Segment Start: RECORDS SUPPLIED

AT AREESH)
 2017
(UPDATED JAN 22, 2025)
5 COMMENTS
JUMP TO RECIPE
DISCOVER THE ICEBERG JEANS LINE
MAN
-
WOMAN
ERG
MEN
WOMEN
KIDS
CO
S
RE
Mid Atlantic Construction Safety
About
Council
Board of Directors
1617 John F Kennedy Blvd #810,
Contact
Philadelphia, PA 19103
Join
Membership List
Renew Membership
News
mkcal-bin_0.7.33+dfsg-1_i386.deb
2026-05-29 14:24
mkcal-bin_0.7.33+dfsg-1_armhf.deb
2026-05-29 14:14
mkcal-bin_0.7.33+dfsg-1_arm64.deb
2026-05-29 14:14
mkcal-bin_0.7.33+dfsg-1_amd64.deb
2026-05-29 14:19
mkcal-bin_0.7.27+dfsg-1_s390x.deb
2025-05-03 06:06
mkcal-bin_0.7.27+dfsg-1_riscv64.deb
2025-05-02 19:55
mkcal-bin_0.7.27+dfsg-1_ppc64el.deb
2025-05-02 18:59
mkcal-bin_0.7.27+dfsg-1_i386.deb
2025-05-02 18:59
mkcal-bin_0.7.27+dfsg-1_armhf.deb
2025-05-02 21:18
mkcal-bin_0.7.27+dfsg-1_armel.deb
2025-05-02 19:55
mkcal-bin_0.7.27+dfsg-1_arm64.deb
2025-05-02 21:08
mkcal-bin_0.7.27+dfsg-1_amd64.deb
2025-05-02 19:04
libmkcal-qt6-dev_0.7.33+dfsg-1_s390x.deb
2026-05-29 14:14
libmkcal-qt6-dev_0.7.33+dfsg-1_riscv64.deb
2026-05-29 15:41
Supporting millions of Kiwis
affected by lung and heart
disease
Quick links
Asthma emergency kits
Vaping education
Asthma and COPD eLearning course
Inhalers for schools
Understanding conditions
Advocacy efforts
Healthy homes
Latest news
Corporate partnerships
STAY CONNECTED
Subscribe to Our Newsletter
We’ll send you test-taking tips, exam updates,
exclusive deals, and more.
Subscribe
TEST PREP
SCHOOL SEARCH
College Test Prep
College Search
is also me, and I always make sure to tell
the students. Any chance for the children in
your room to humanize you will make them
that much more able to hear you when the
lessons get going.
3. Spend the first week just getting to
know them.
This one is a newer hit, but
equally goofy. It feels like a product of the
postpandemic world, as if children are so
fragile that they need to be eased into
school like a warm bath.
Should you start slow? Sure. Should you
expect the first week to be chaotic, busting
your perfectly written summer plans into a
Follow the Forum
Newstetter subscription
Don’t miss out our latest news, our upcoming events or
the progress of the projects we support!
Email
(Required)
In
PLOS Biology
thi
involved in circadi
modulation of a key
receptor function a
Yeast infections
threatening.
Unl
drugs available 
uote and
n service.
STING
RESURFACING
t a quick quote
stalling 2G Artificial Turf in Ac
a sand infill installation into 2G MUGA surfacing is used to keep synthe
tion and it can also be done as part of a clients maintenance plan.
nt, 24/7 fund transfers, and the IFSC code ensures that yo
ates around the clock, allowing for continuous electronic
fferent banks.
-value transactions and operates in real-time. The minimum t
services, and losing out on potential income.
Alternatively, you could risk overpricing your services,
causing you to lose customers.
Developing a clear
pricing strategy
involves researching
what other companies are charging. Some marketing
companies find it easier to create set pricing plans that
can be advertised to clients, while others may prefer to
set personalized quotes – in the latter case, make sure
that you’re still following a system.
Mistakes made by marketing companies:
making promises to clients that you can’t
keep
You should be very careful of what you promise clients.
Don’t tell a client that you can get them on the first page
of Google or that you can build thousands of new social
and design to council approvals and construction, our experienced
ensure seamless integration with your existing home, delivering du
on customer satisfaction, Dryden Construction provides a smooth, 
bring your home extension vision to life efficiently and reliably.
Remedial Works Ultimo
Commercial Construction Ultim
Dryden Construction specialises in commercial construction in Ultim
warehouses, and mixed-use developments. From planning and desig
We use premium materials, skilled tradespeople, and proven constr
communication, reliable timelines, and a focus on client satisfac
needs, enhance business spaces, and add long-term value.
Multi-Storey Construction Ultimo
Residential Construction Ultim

Segment End: RECORDS SUPPLIED

* PROBLEM DETAILS *
Reproduce every line of the rows above verbatim, with no alterations.

* TASK OUTPUT *
AT AREESH)
 2017
(UPDATED JAN 22, 2025)
5 COMMENTS
JUMP TO RECIPE
DISCOVER THE ICEBERG JEANS LINE
MAN
-
WOMAN
ERG
MEN
WOMEN
KIDS
CO
S
RE
Mid Atlantic Construction Safety
About
Council
Board of Directors
1617 John F Kennedy Blvd #810,
Contact
Philadelphia, PA 19103
Join
Membership List
Renew Membership
News
mkcal-bin_0.7.33+dfsg-1_i386.deb
2026-05-29 14:24
mkcal-bin_0.7.33+dfsg-1_armhf.deb
2026-05-29 14:14
mkcal-bin_0.7.33+dfsg-1_arm64.deb
2026-05-29 14:14
mkcal-bin_0.7.33+dfsg-1_amd64.deb
2026-05-29 14:19
mkcal-bin_0.7.27+dfsg-1_s390x.deb
2025-05-03 06:06
mkcal-bin_0.7.27+dfsg-1_riscv64.deb
2025-05-02 19:55
mkcal-bin_0.7.27+dfsg-1_ppc64el.deb
2025-05-02 18:59
mkcal-bin_0.7.27+dfsg-1_i386.deb
2025-05-02 18:59
mkcal-bin_0.7.27+dfsg-1_armhf.deb
2025-05-02 21:18
mkcal-bin_0.7.27+dfsg-1_armel.deb
2025-05-02 19:55
mkcal-bin_0.7.27+dfsg-1_arm64.deb
2025-05-02 21:08
mkcal-bin_0.7.27+dfsg-1_amd64.deb
2025-05-02 19:04
libmkcal-qt6-dev_0.7.33+dfsg-1_s390x.deb
2026-05-29 14:14
libmkcal-qt6-dev_0.7.33+dfsg-1_riscv64.deb
2026-05-29 15:41
Supporting millions of Kiwis
affected by lung and heart
disease
Quick links
Asthma emergency kits
Vaping education
Asthma and COPD eLearning course
Inhalers for schools
Understanding conditions
Advocacy efforts
Healthy homes
Latest news
Corporate partnerships
STAY CONNECTED
Subscribe to Our Newsletter
We’ll send you test-taking tips, exam updates,
exclusive deals, and more.
Subscribe
TEST PREP
SCHOOL SEARCH
College Test Prep
College Search
is also me, and I always make sure to tell
the students. Any chance for the children in
your room to humanize you will make them
that much more able to hear you when the
lessons get going.
3. Spend the first week just getting to
know them.
This one is a newer hit, but
equally goofy. It feels like a product of the
postpandemic world, as if children are so
fragile that they need to be eased into
school like a warm bath.
Should you start slow? Sure. Should you
expect the first week to be chaotic, busting
your perfectly written summer plans into a
Follow the Forum
Newstetter subscription
Don’t miss out our latest news, our upcoming events or
the progress of the projects we support!
Email
(Required)
In
PLOS Biology
thi
involved in circadi
modulation of a key
receptor function a
Yeast infections
threatening.
Unl
drugs available 
uote and
n service.
STING
RESURFACING
t a quick quote
stalling 2G Artificial Turf in Ac
a sand infill installation into 2G MUGA surfacing is used to keep synthe
tion and it can also be done as part of a clients maintenance plan.
nt, 24/7 fund transfers, and the IFSC code ensures that yo
ates around the clock, allowing for continuous electronic
fferent banks.
-value transactions and operates in real-time. The minimum t
services, and losing out on potential income.
Alternatively, you could risk overpricing your services,
causing you to lose customers.
Developing a clear
pricing strategy
involves researching
what other companies are charging. Some marketing
companies find it easier to create set pricing plans that
can be advertised to clients, while others may prefer to
set personalized quotes – in the latter case, make sure
that you’re still following a system.
Mistakes made by marketing companies:
making promises to clients that you can’t
keep
You should be very careful of what you promise clients.
Don’t tell a client that you can get them on the first page
of Google or that you can build thousands of new social
and design to council approvals and construction, our experienced
ensure seamless integration with your existing home, delivering du
on customer satisfaction, Dryden Construction provides a smooth, 
bring your home extension vision to life efficiently and reliably.
Remedial Works Ultimo
Commercial Construction Ultim
Dryden Construction specialises in commercial construction in Ultim
warehouses, and mixed-use developments. From planning and desig
We use premium materials, skilled tradespeople, and proven constr
communication, reliable timelines, and a focus on client satisfac
needs, enhance business spaces, and add long-term value.
Multi-Storey Construction Ultimo
Residential Construction Ultim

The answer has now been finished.